=== What is required ===
Copy exactly the lines from the one containing "ИНФОРМАЦИЯ ОТНОСНО GDPR" through the last line of the records, both included, and nothing more.

:: Available data ::

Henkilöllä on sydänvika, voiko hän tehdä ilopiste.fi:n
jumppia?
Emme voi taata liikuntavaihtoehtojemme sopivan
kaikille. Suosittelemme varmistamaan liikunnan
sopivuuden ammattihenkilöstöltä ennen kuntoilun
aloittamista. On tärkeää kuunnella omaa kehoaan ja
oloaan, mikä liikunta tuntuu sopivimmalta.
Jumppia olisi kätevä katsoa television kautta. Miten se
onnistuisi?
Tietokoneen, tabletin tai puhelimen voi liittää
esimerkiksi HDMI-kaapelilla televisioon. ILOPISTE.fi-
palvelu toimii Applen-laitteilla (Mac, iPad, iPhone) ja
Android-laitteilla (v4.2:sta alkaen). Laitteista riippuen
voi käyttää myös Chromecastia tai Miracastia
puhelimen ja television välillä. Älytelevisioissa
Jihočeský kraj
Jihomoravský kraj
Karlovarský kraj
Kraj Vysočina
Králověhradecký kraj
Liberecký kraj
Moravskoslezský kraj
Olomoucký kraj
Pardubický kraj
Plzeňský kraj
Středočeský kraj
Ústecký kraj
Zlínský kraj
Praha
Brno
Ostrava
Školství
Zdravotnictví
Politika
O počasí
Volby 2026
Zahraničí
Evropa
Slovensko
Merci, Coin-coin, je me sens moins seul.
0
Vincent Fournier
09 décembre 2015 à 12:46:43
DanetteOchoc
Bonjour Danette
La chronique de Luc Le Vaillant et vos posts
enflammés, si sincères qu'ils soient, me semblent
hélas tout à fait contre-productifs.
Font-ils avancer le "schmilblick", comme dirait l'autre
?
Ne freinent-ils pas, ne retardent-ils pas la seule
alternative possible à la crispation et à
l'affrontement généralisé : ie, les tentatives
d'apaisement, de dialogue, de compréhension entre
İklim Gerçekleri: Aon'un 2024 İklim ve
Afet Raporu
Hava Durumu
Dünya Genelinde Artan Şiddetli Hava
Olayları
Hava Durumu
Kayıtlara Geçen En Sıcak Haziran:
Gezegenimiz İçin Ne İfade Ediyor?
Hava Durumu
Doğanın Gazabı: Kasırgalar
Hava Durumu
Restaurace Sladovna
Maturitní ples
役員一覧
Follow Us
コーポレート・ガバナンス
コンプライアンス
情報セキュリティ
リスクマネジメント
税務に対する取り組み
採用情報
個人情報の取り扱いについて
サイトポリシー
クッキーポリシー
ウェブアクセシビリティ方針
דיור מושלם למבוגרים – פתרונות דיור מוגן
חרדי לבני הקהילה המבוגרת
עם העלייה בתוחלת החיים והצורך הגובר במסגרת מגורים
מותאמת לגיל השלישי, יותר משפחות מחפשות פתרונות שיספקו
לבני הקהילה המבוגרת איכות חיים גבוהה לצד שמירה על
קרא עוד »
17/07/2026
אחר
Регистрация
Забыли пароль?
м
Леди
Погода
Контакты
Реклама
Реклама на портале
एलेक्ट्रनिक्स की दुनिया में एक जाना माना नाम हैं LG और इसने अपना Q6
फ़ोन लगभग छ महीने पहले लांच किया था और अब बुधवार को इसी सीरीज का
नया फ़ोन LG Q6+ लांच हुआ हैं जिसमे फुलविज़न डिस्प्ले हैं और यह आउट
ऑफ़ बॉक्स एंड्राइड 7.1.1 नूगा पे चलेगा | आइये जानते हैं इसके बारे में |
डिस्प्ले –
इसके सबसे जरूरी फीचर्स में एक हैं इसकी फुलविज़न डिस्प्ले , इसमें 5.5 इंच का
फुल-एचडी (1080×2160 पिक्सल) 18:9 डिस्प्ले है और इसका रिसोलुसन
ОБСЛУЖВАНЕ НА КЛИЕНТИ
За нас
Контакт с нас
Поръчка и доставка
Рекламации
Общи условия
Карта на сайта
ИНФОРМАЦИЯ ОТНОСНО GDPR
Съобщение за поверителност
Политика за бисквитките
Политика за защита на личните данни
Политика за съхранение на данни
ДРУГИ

:::

=== Answer for the task ===
ИНФОРМАЦИЯ ОТНОСНО GDPR
Съобщение за поверителност
Политика за бисквитките
Политика за защита на личните данни
Политика за съхранение на данни
ДРУГИ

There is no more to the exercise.